La mayor parte de la masa bariónica surge de la energía asociada al movimiento relativista de los quarks y también al intenso campo de gluones que los mantiene confinados. Es decir, es una manifestación directa de la equivalencia entre masa y energía descrita por la famosa ecuación de Einstein.
Esta dinámica interna explica el porqué la materia ordinaria es como es a gran escala, lo cierto es que la estabilidad del protón y el equilibrio energético alcanzado dentro del núcleo permiten la existencia prolongada de átomos, moléculas, estrellas y estructuras complejas en grandes escalas de tiempo.
Una fracción verdaderamente pequeña
Si pudiéramos observar el Universo en todo su conjunto, el papel de los bariones parecería sorprendentemente ínfimo. Además, si tomamos en cuenta que toda la materia compuesta por protones y neutrones, incluidas galaxias, planetas y seres vivos, representa alrededor del 5 % del contenido total del cosmos.
Como hemos escrito anteriormente, la mayor parte del Universo está formada por componentes invisibles. La materia (mal llamada) oscura, que constituye cerca de una cuarta parte del total, no interactúa con la luz, pero revela su presencia a través de su influencia gravitacional sobre galaxias y cúmulos galácticos.

Y la, aún más, desconcertante energía oscura, responsable de aproximadamente dos tercios del contenido total del Universo, con un efecto que se manifiesta como una expansión acelerada de todo el espacio-tiempo, contrarrestando la atracción gravitacional de toda la materia conocida.
Este panorama redefine nuestra perspectiva cósmica y aunque la física de quarks y bariones explica todo lo que podemos tocar y observar directamente, el destino y la estructura a gran escala del Universo están dominados por componentes cuya naturaleza sigue siendo desconocida.
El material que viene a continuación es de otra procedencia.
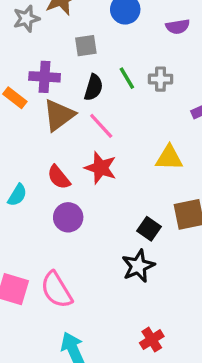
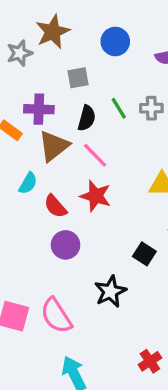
cyan semicircle: (17, 195) -> (28, 183), moved
black star: (138, 266) -> (110, 292), moved

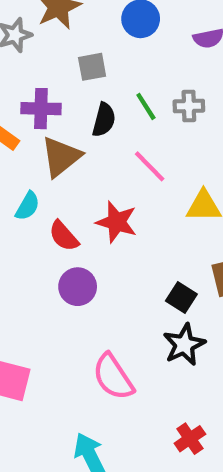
pink line: (95, 155) -> (150, 166), moved
black star: (110, 292) -> (184, 345), moved
pink semicircle: (56, 316) -> (113, 377), moved

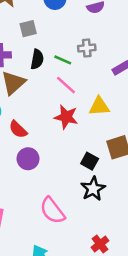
green line: (146, 106) -> (63, 60), moved, turned -30
red star: (117, 222) -> (66, 117), moved

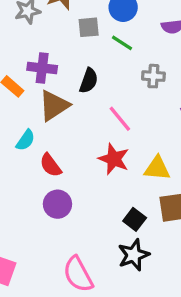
gray square: (28, 29) -> (89, 27), moved
green line: (63, 60) -> (122, 43), moved
yellow triangle: (99, 106) -> (157, 168), moved

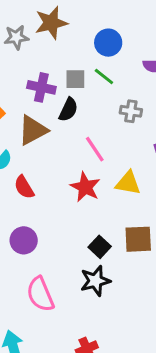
gray square: (89, 27) -> (75, 79), moved
purple cross: (42, 68) -> (41, 87), moved
yellow triangle: (157, 168) -> (128, 183), moved
purple circle: (57, 204) -> (24, 240), moved

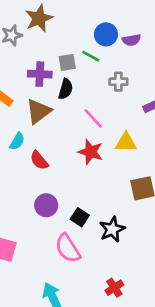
blue circle: (108, 43) -> (106, 34), moved
black square: (100, 247) -> (80, 217), moved

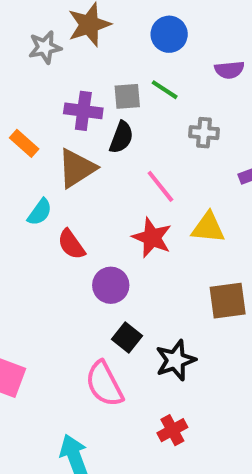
blue circle: (106, 34) -> (169, 34), moved
purple circle: (46, 205) -> (111, 285), moved
red cross: (114, 288) -> (172, 430), moved

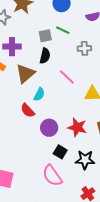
purple cross: (83, 111) -> (12, 47), moved
cyan semicircle: (40, 212) -> (39, 94), moved
red star: (152, 238) -> (77, 127), moved
black star: (175, 360) -> (85, 160), turned 30

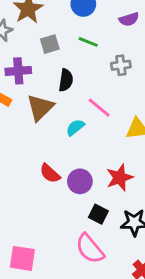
gray square: (45, 36) -> (50, 44), moved
cyan semicircle: (39, 94) -> (75, 127), moved, turned -152
red semicircle: (28, 110) -> (50, 173), moved
red star: (77, 127) -> (120, 178), turned -30

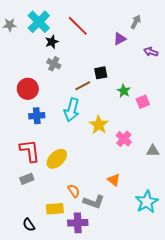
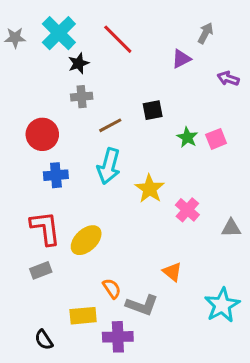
gray cross: (54, 64) -> (82, 97), turned -32
brown line: (83, 86) -> (110, 125), moved
pink square: (143, 102) -> (216, 139), moved

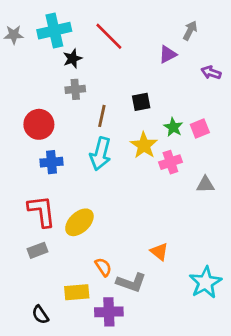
cyan cross: (59, 33) -> (54, 31), turned 32
brown line: (110, 125) -> (102, 116), turned -50
yellow star: (150, 189) -> (144, 145), moved
pink cross: (187, 210) -> (170, 162), moved, turned 30
gray triangle: (231, 228) -> (205, 185), moved

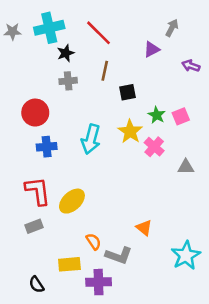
brown line: (102, 116) -> (105, 71), moved
pink cross: (170, 162) -> (154, 147), turned -30

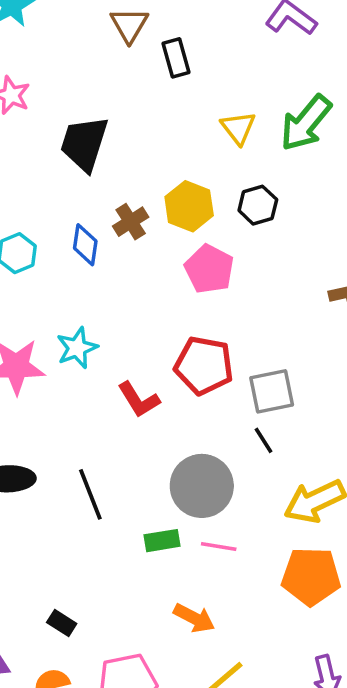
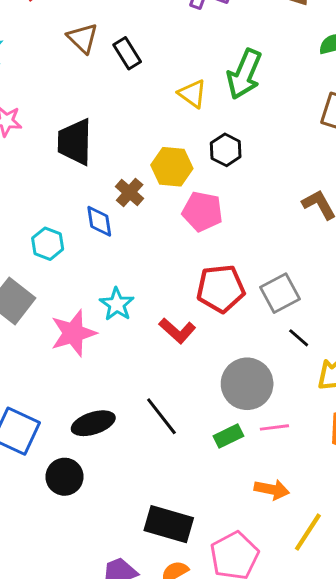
black line: (263, 440) -> (299, 338), moved
black rectangle: (62, 623) -> (169, 524), size x2.0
Evidencia experimental y fronteras
Lo más increíble es que nosotros mismos podemos acceder al conocimiento detallado de quarks, gluones y bariones a través de compilaciones experimentales rigurosas como las del Particle Data Group, que reúne resultados de experimentos realizados en los principales aceleradores de partículas del mundo.
En el ámbito cosmológico, misiones espaciales como Planck y WMAP han permitido medir, con gran precisión las fracciones tanto de materia bariónica, como de materia oscura y energía oscura del Universo y de hecho, lo siguen haciendo.
Al combinar los datos experimentales con modelos teóricos cosmológicos, se pueden conectar la física de partículas con la evolución del cosmos, tanto desde los primeros instantes después del Big Bang hasta la formación de galaxias, estructuras a gran escala y por qué no, los ojos del ser amado.